The Real Talk: Perth Parents Share Their Honest Tips for Navigating Schools and Family Life
From school catchments to weekend sanity savers, here's what families living across Perth actually do to make it work.
2 min read
From school catchments to weekend sanity savers, here's what families living across Perth actually do to make it work.
2 min read

Parenting in Perth looks different depending on which suburb you call home—and that's not just playground chat. Families raising children across the city face a genuinely mixed bag of schooling options, commute times, and the constant juggle between work, homework, and keeping everyone sane on a Tuesday night.
The school question looms largest. Perth's primary and secondary education landscape spans everything from well-funded independent institutions to highly competitive public schools. The reality, according to parents navigating it: start researching catchments early. Suburbs like Dalkeith and Nedlands have traditionally pulled families seeking proximity to quality state schools, though property prices there reflect that demand. A pragmatic approach many locals take is mapping the school first, then the suburb—not the reverse.
The commute factor shouldn't be underestimated. Families with children at schools across the river from where they live report significant daily friction. The Narrows Bridge at 8:15 a.m. doesn't care about your child's assembly time. Many parents in suburbs like Fremantle or South Perth budget extra time and accept the reality of Perth's traffic patterns rather than fighting them.
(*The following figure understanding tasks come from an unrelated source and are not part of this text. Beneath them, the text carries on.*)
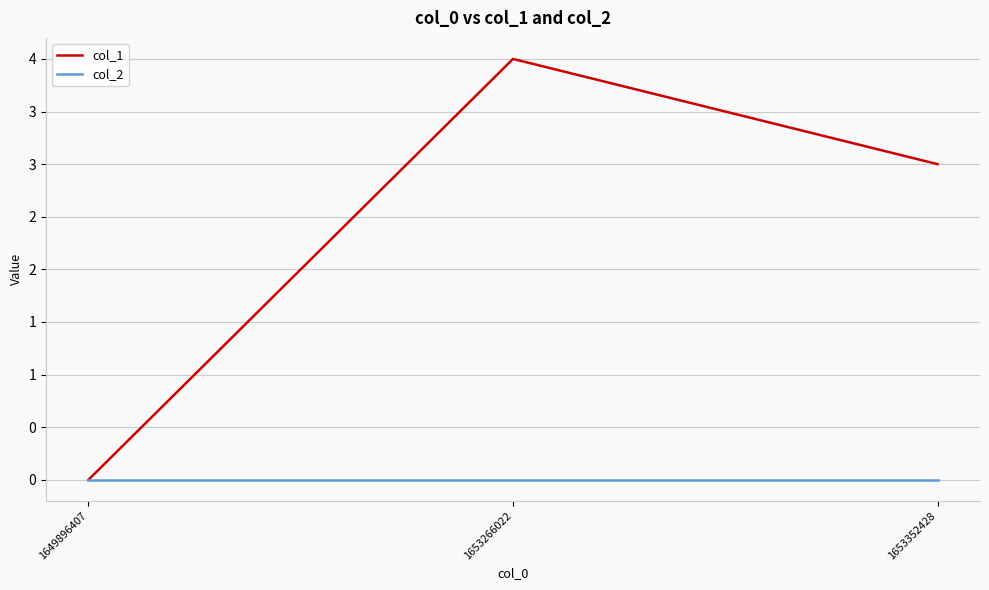

What is the difference between the maximum and minimum values in the col_1 series?

4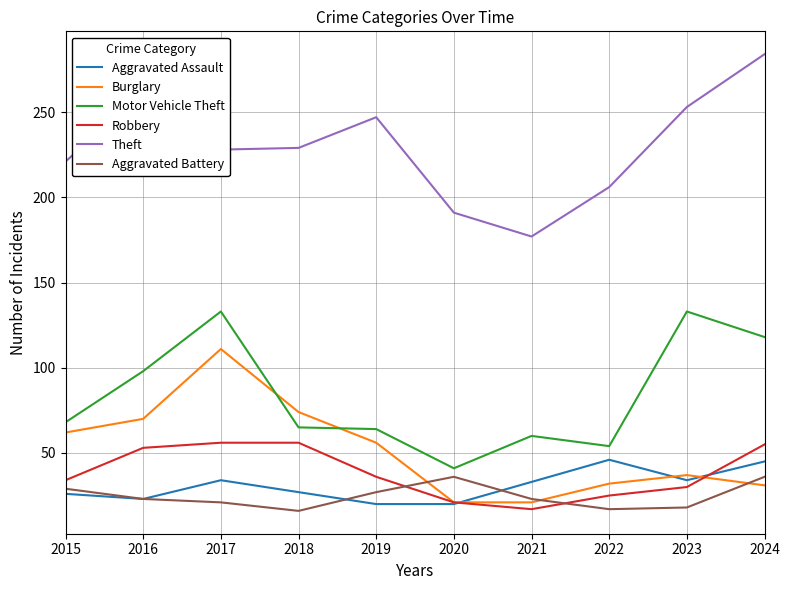

What is the difference between the Burglary values at 2024 and 2022?

1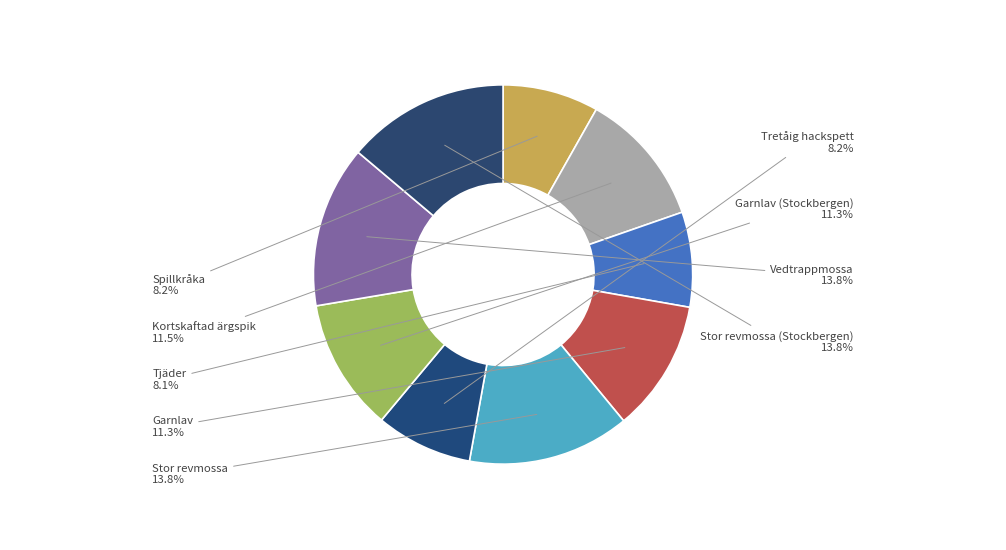

How many slices are in this pie chart?

9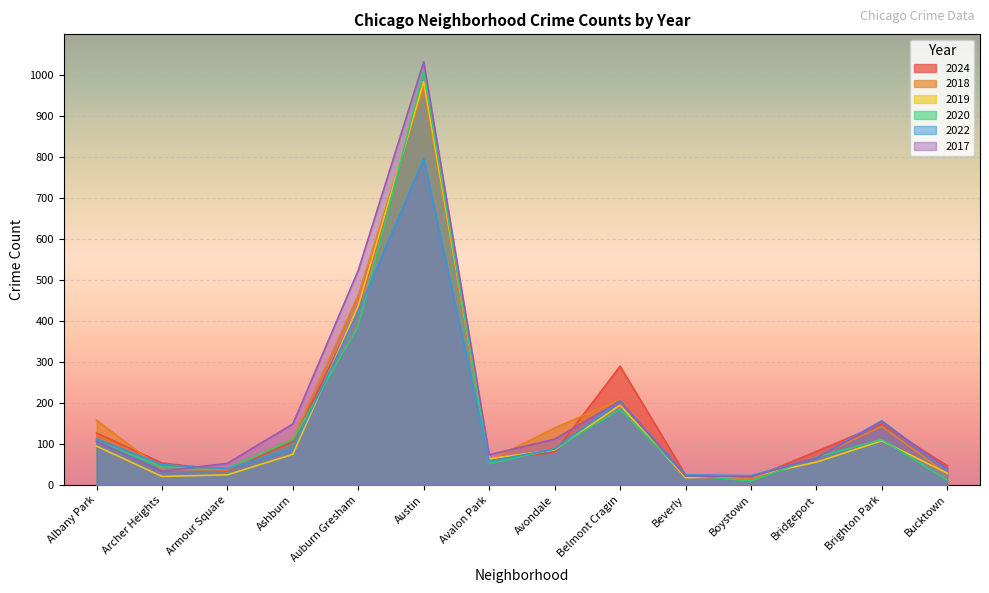

True or false: 2024 has more than 1 points higher than both neighbors.

True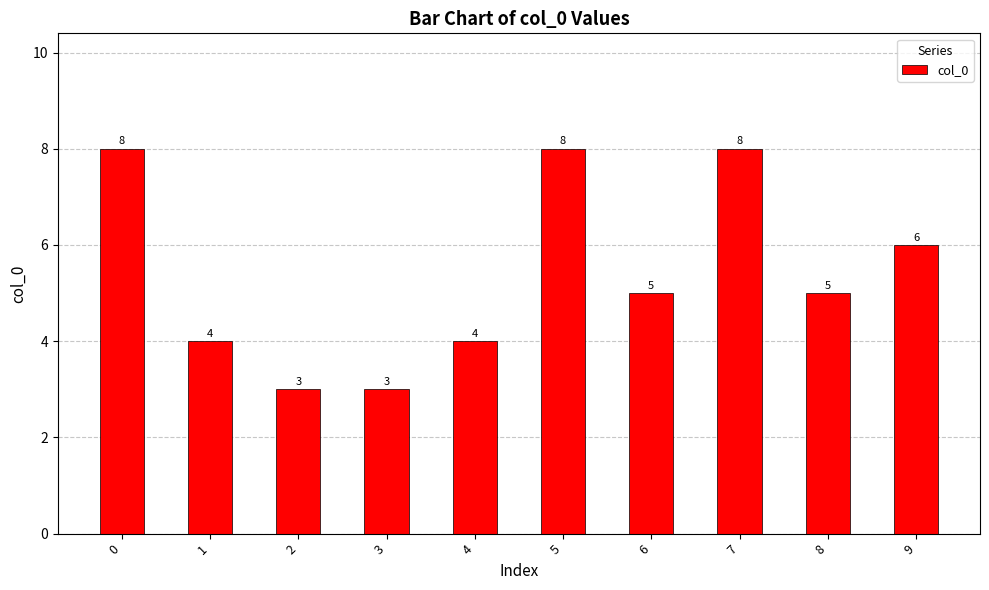

The chart shows a value of 12 at 5. True or false?

False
Beyond school selection, the question of after-hours childcare and activities shapes daily life. Affordable options around Inglewood and Mount Lawley attract families specifically for their proximity to community centres and sports facilities, which reduce the need for expensive private programs. Parks like Hyde Park in South Perth and Bold Park near Kalamunda offer free, accessible weekend options that actually tire children out—no membership required.
Working parents managing school holidays is another honest conversation point. Perth's relatively long school breaks (roughly 13 weeks annually across four terms) demand creative planning. Some families structure their holidays around school closure dates; others negotiate flexible work arrangements. The cost of school holiday programs—typically $80–$150 per child per week—adds up quickly for larger families.
One consistent refrain from parents across suburbs like Subiaco and Cottesloe: build your village intentionally. Whether that's school mum-friends, extended family, or trusted neighbours, the families managing best tend to be those who've accepted they can't do everything alone. Community groups, school P&C associations, and local parenting networks aren't luxuries—they're infrastructure.
The Perth parenting experience isn't fundamentally different from other Australian cities, but the geography matters. A 15-minute school run versus 45 minutes shapes everything from stress levels to how much time you have for that cuppa before work. That's not small.
This article was compiled by AI from the sources linked above and screened before publishing. See our editorial standards.